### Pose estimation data
= Beginning of Section =

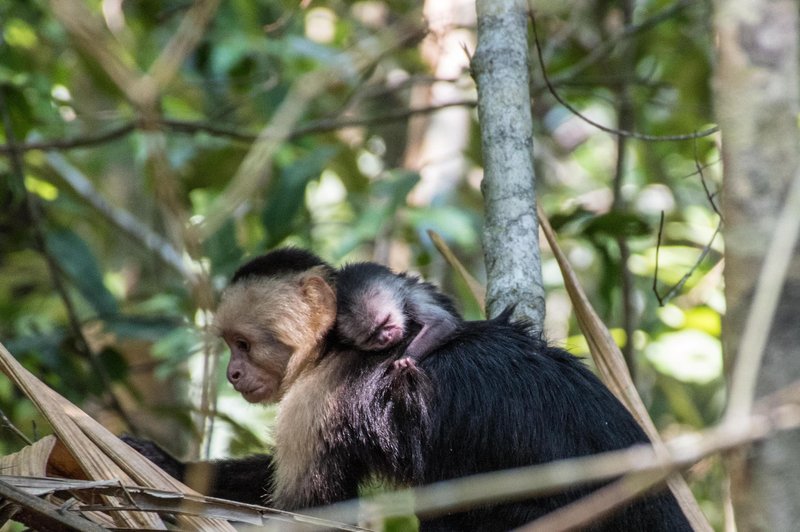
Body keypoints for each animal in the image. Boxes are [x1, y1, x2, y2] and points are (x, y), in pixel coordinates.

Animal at [334, 262, 462, 370]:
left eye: (385, 321)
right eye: (369, 337)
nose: (385, 338)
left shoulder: (411, 299)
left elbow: (442, 323)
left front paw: (407, 358)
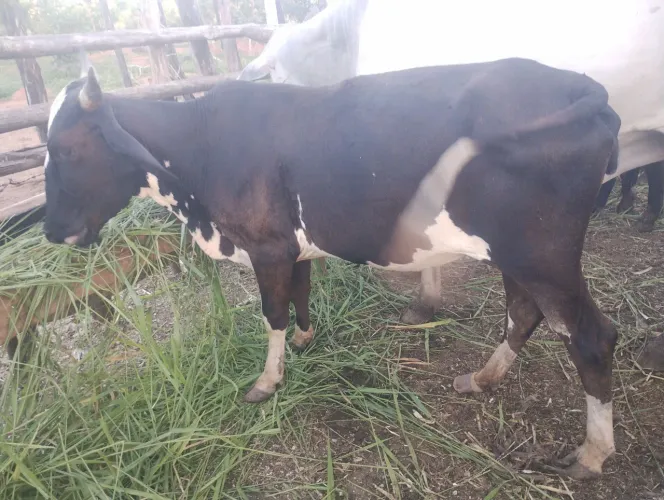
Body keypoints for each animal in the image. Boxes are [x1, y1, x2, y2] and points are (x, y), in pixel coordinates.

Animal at [43, 58, 623, 479]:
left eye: (67, 149)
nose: (49, 230)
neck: (200, 151)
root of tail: (582, 87)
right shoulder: (292, 247)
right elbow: (300, 295)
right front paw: (305, 339)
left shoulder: (267, 247)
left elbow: (272, 312)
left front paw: (267, 380)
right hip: (515, 254)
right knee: (523, 312)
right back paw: (481, 378)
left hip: (543, 255)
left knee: (592, 336)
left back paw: (591, 454)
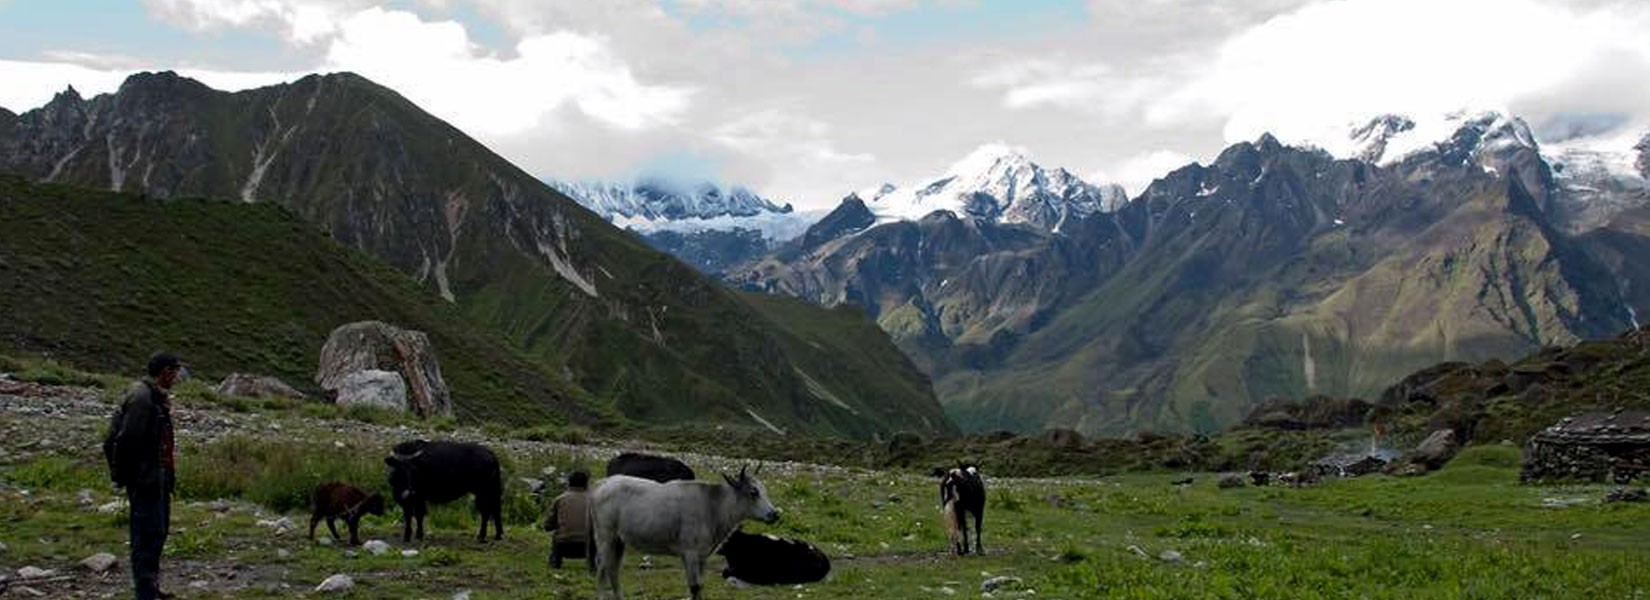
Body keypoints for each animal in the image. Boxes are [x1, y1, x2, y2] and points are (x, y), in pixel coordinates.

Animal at [587, 468, 778, 600]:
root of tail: (602, 483)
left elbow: (699, 585)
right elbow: (694, 586)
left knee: (613, 569)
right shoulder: (690, 552)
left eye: (764, 490)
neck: (712, 506)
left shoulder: (702, 556)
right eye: (753, 492)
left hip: (618, 540)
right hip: (605, 536)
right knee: (602, 568)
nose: (775, 514)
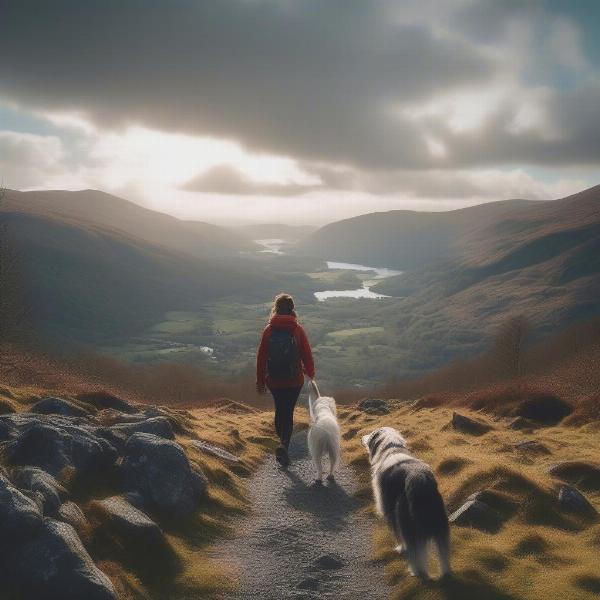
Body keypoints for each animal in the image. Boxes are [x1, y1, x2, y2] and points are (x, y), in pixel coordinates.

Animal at [360, 424, 450, 580]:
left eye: (371, 434)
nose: (362, 437)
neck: (391, 449)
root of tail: (419, 481)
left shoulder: (389, 511)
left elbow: (396, 534)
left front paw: (400, 548)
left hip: (405, 521)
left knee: (415, 553)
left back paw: (415, 571)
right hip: (440, 527)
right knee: (443, 554)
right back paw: (446, 574)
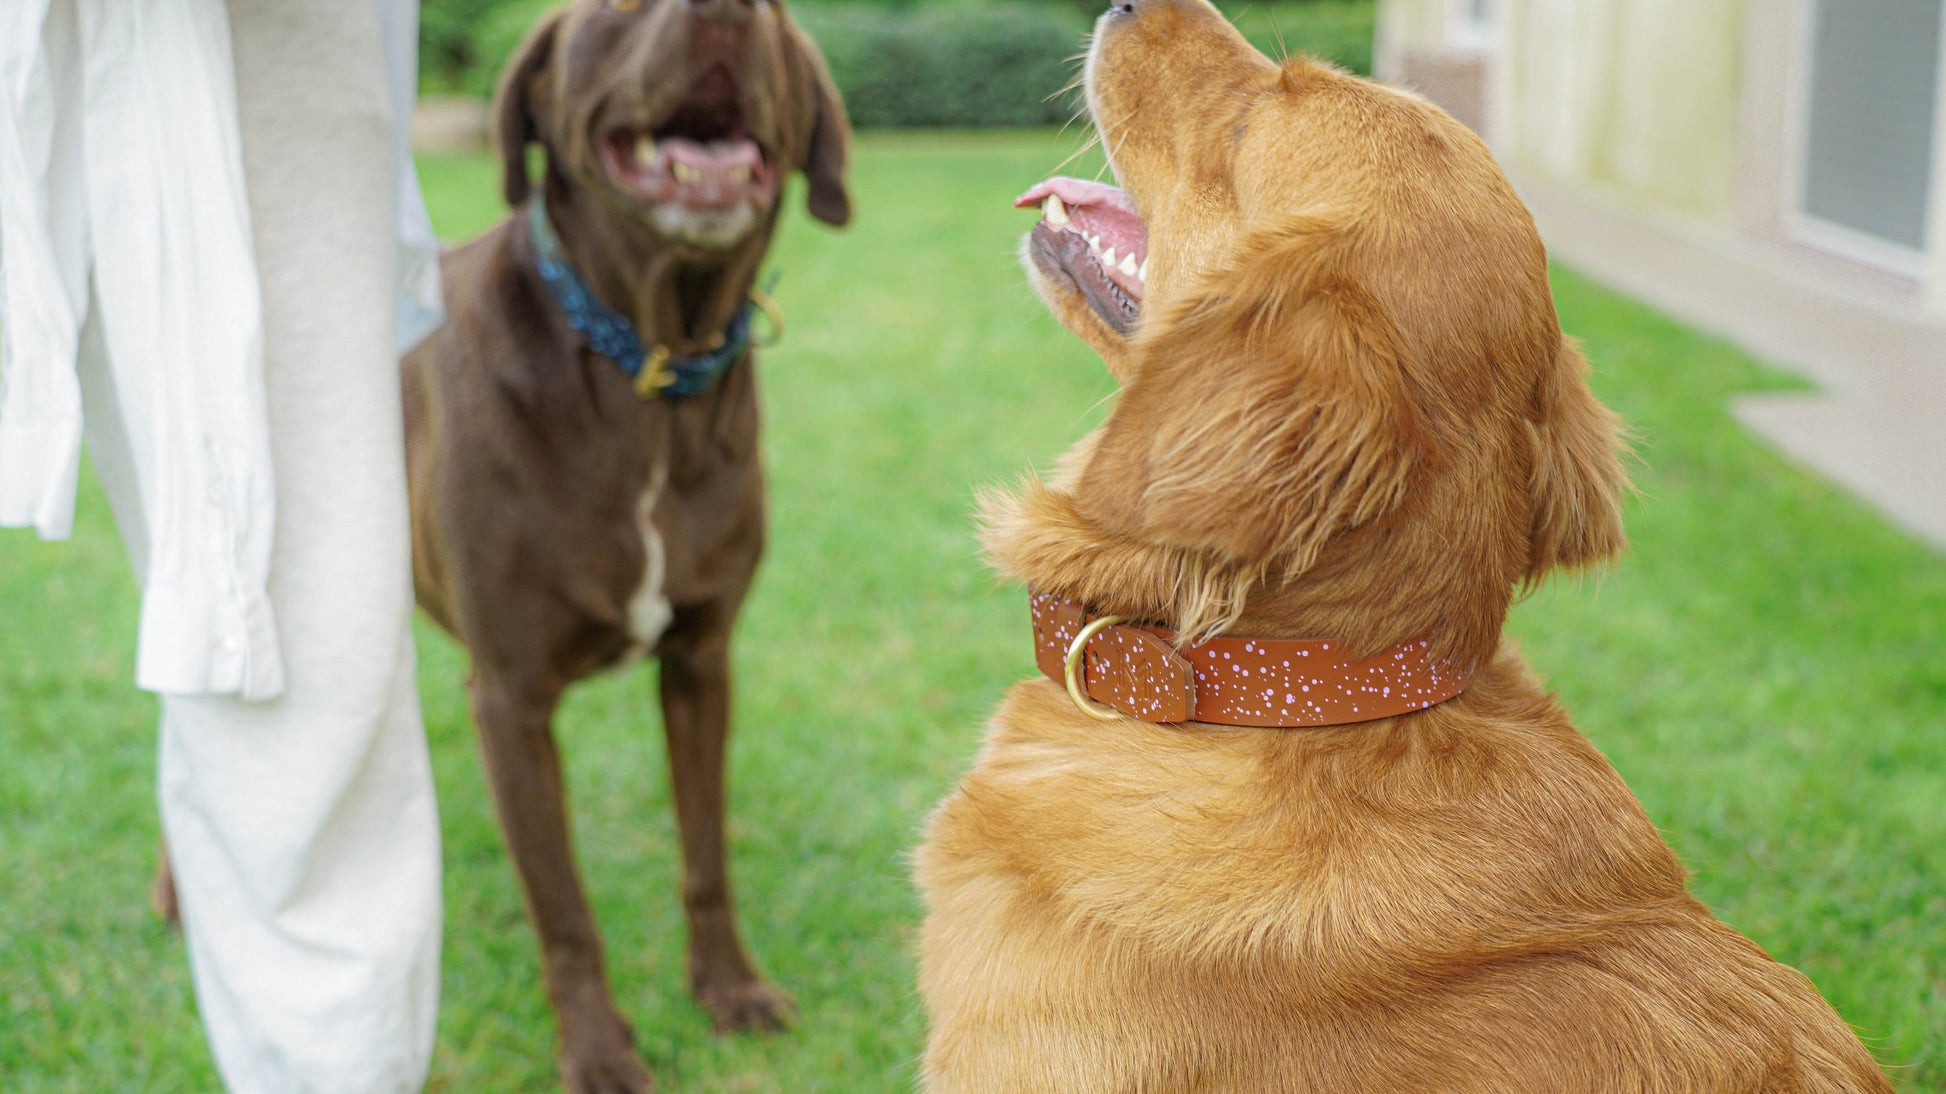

= End of Section =

### Aim of the exercise
From the data above, copy each line where the string "root" appears.

### Response area
root of tail: (582, 87)
root of tail: (602, 483)
root of tail: (419, 481)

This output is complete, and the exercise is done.